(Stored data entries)
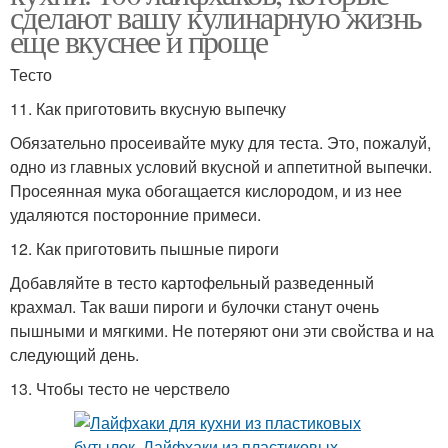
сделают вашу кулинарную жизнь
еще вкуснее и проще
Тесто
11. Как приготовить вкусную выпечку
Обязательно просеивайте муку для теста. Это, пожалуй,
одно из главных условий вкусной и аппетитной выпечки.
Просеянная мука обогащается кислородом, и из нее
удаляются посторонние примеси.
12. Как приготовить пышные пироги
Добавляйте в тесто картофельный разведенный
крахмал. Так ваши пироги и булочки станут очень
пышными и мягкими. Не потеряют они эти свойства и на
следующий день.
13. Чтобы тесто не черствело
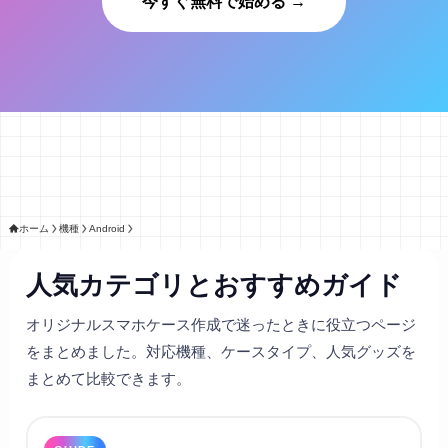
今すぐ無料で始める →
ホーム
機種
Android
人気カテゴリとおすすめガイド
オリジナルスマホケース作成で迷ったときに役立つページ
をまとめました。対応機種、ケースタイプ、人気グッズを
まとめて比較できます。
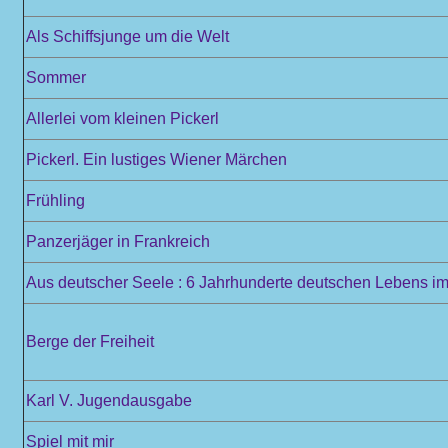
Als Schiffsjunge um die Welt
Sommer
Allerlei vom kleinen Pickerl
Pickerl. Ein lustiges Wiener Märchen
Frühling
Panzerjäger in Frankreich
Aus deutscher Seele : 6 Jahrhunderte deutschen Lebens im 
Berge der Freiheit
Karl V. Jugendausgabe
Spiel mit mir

==

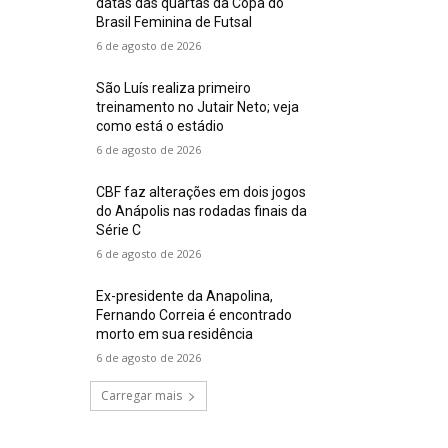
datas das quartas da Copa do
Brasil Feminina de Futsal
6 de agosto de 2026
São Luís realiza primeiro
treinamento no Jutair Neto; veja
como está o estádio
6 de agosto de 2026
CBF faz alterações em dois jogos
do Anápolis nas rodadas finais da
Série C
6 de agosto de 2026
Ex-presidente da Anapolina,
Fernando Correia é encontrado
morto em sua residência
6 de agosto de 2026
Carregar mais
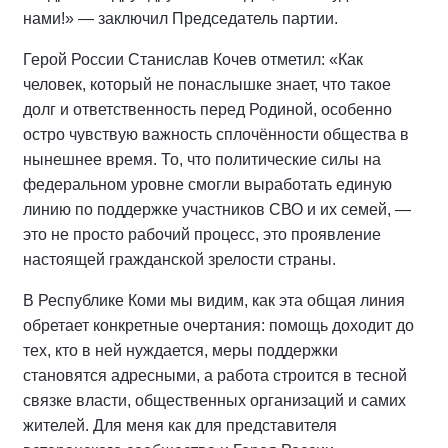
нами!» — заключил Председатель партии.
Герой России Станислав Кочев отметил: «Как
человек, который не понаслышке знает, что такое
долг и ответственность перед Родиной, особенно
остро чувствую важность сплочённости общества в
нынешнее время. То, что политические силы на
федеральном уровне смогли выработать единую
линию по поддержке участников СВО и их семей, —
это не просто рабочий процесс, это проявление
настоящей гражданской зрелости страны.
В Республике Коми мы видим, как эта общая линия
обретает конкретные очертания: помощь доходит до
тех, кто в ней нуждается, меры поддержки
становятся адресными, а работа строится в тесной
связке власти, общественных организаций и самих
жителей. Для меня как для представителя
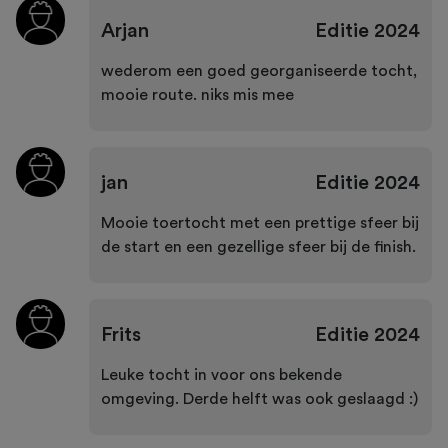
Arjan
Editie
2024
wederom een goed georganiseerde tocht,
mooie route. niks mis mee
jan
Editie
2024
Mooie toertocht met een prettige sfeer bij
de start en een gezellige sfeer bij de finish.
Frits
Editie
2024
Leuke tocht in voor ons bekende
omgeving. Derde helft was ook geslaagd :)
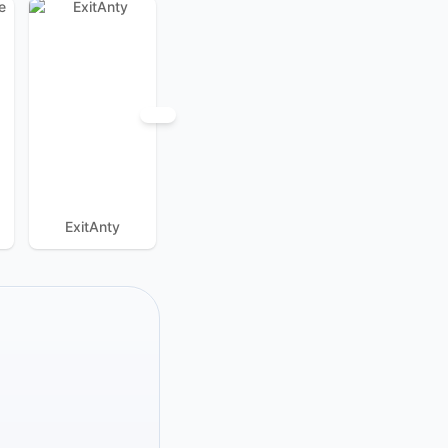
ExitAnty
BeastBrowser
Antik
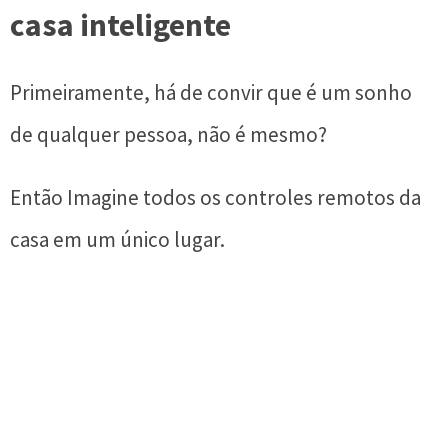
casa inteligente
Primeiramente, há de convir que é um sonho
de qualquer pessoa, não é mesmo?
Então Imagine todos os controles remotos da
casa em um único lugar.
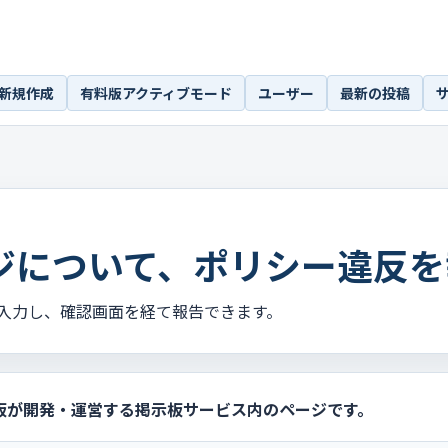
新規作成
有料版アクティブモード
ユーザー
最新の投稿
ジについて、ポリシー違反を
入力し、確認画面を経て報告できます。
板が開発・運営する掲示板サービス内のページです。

Action item
Using the records above, select and copy every line that has the word "пироги".

Result for this task
12. Как приготовить пышные пироги
крахмал. Так ваши пироги и булочки станут очень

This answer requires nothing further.